2011年10月17日星期一

Research aims to replace silicon with graphene

A team of researchers from the University of Manchester demonstrate how graphene could be encapsulated, sandwiching two sheets of graphene with another two-dimensional material, boron nitride. The four-layered structure aims to replace the silicon chip in computers.

Because there are two layers of graphene completely surrounded by the boron nitride, this has allowed the researchers for the first time to observe how graphene behaves when unaffected by the environment. Leonid Ponomarenko, the leading author on the paper, said, "Creating the multi-layer structure has allowed us to isolate graphene from negative influence of the environment and control graphene's electronic properties in a way it was impossible before."

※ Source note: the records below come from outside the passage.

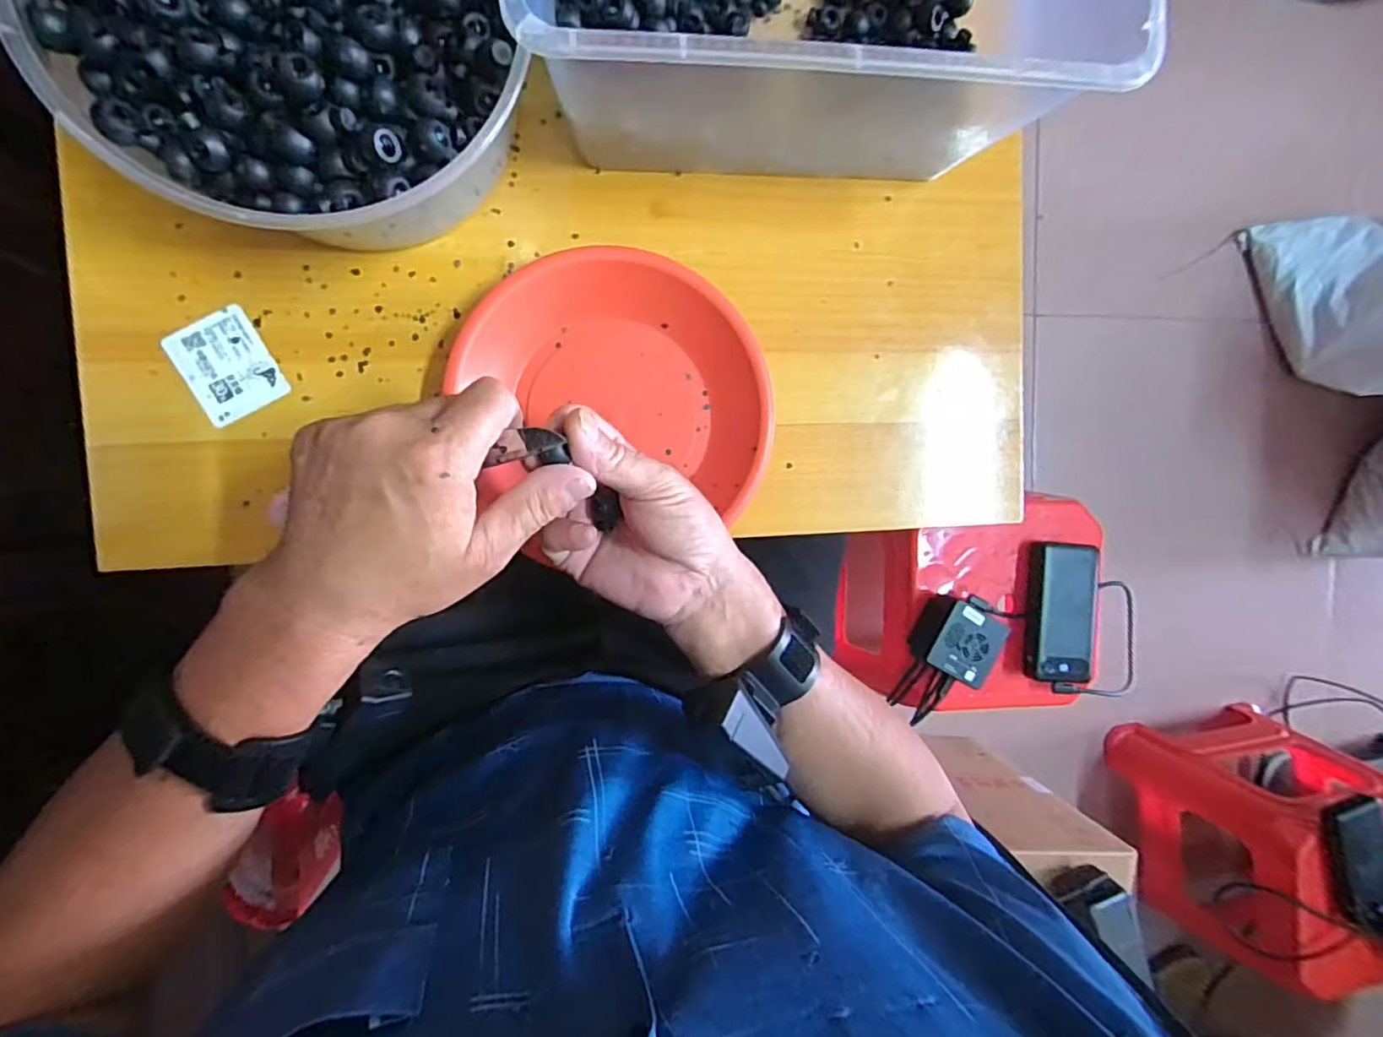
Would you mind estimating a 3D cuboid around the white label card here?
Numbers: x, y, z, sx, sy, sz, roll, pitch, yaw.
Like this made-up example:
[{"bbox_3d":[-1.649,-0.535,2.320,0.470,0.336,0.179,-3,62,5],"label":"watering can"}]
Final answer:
[{"bbox_3d":[-0.280,-0.092,0.368,0.050,0.004,0.060,-30,97,-6],"label":"white label card"}]

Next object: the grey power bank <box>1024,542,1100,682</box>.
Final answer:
[{"bbox_3d":[0.425,0.108,0.695,0.079,0.033,0.156,1,93,-9],"label":"grey power bank"}]

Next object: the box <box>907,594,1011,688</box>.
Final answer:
[{"bbox_3d":[0.294,0.127,0.675,0.086,0.048,0.091,25,89,-9],"label":"box"}]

"So far people have never seen graphene as an insulator unless it has been purposefully damaged, but here high-quality graphene becomes an insulator for the first time." The two layers of boron nitrate are used not only to separate two graphene layers but also to see how graphene reacts when it is completely encapsulated by another material.

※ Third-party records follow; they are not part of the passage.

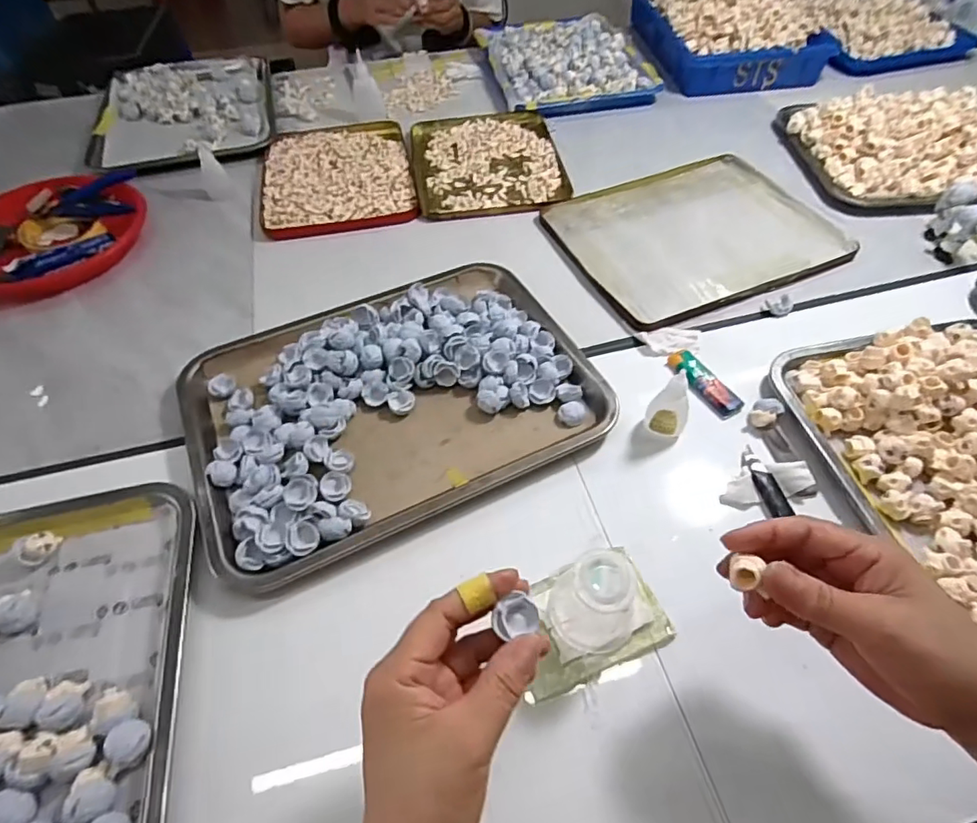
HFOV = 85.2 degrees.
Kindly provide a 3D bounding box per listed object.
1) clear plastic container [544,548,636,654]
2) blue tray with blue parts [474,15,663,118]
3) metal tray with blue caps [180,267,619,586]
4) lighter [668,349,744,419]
[{"bbox_3d":[0.068,0.126,0.350,0.053,0.074,0.050,-10,54,-5],"label":"clear plastic container"},{"bbox_3d":[0.125,-0.616,0.925,0.245,0.030,0.333,-12,54,-6],"label":"blue tray with blue parts"},{"bbox_3d":[-0.089,-0.014,0.499,0.352,0.043,0.265,-23,56,-14],"label":"metal tray with blue caps"},{"bbox_3d":[0.208,-0.029,0.512,0.030,0.012,0.082,-23,56,-14],"label":"lighter"}]

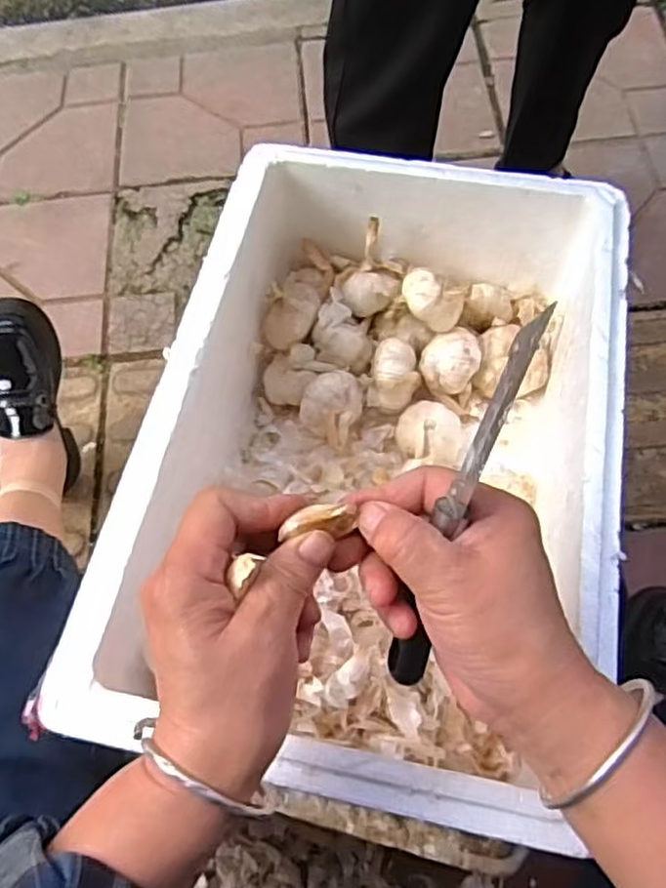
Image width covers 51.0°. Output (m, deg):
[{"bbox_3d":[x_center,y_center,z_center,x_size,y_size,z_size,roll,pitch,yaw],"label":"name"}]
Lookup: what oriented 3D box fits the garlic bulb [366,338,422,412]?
[{"bbox_3d":[0.051,-0.058,0.572,0.040,0.031,0.051,9,69,6],"label":"garlic bulb"}]

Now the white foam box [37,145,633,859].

"Leaving the new physics we report aside, technologically important is our demonstration that graphene encapsulated within boron nitride offers the best and most advanced platform for future graphene electronics. It solves several nasty issues about graphene's stability and quality that were hanging for long time as dark clouds over the future road for graphene electronics. "We did this on a small scale but the experience shows that everything with graphene can be scaled up." "It could be only a matter of several months before we have encapsulated graphene transistors with characteristics better than previously demonstrated."